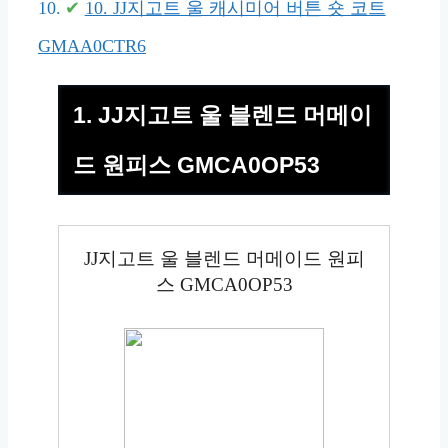
10. JJ지고트 울 캐시미어 버튼 숏 코트
GMAA0CTR6
1. JJ지고트 울 블렌드 머메이
드 원피스 GMCA0OP53
JJ지고트 울 블렌드 머메이드 원피
스 GMCA0OP53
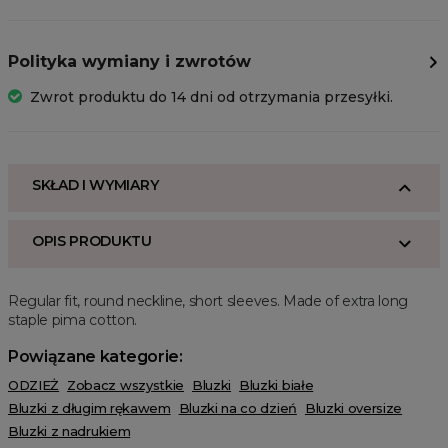
Polityka wymiany i zwrotów
Zwrot produktu do 14 dni od otrzymania przesyłki.
SKŁAD I WYMIARY
OPIS PRODUKTU
Regular fit, round neckline, short sleeves. Made of extra long
staple pima cotton.
Powiązane kategorie:
ODZIEŻ
Zobacz wszystkie
Bluzki
Bluzki białe
Bluzki z długim rękawem
Bluzki na co dzień
Bluzki oversize
Bluzki z nadrukiem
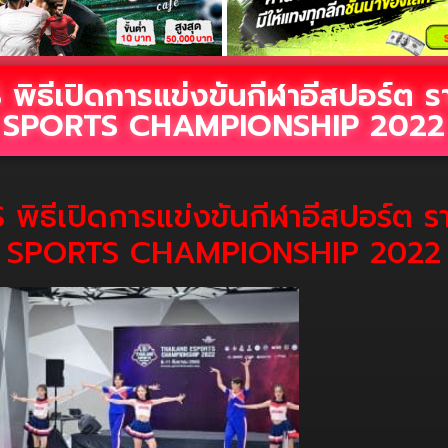
 พิธีเปิดการแข่งขันกีฬาอีสปอร์
SPORTS CHAMPIONSHIP 2022
 พิธีเปิดการแข่งขันกีฬาอีสปอร์
SPORTS CHAMPIONSHIP 2022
· · · · ·
**To-do item:** Copy out every line of the items exactly, from the line containing "Polityka wymiany i zwrotów" through the end of the items, leaving out the pictures.

**Written answer:**
Polityka wymiany i zwrotów
Zwrot produktu do 14 dni od otrzymania przesyłki.
SKŁAD I WYMIARY
OPIS PRODUKTU
Regular fit, round neckline, short sleeves. Made of extra long
staple pima cotton.
Powiązane kategorie:
ODZIEŻ
Zobacz wszystkie
Bluzki
Bluzki białe
Bluzki z długim rękawem
Bluzki na co dzień
Bluzki oversize
Bluzki z nadrukiem
 พิธีเปิดการแข่งขันกีฬาอีสปอร์
SPORTS CHAMPIONSHIP 2022
 พิธีเปิดการแข่งขันกีฬาอีสปอร์
SPORTS CHAMPIONSHIP 2022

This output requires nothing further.